== Segment start ==

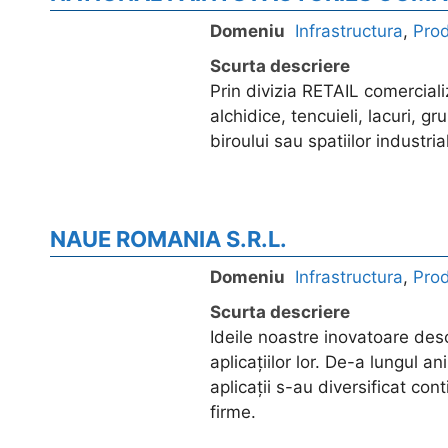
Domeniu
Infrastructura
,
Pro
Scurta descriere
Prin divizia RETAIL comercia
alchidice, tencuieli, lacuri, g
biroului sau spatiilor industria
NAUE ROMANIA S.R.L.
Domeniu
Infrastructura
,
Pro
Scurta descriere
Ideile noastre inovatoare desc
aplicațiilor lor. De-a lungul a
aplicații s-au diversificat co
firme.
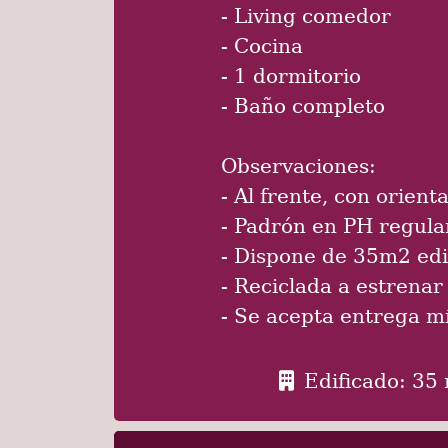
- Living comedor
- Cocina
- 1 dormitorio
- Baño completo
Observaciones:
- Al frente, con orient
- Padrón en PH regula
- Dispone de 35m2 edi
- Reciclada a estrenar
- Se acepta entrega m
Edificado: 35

== Segment end ==

Could you write out all the records above again, switching every "Domeniu" to "Sector" and changing nothing else? Leave the pictures out.

**Answer to this task**
Sector
Infrastructura
,
Pro
Scurta descriere
Prin divizia RETAIL comercia
alchidice, tencuieli, lacuri, g
biroului sau spatiilor industria
NAUE ROMANIA S.R.L.
Sector
Infrastructura
,
Pro
Scurta descriere
Ideile noastre inovatoare desc
aplicațiilor lor. De-a lungul a
aplicații s-au diversificat co
firme.
- Living comedor
- Cocina
- 1 dormitorio
- Baño completo
Observaciones:
- Al frente, con orient
- Padrón en PH regula
- Dispone de 35m2 edi
- Reciclada a estrenar
- Se acepta entrega m
Edificado: 35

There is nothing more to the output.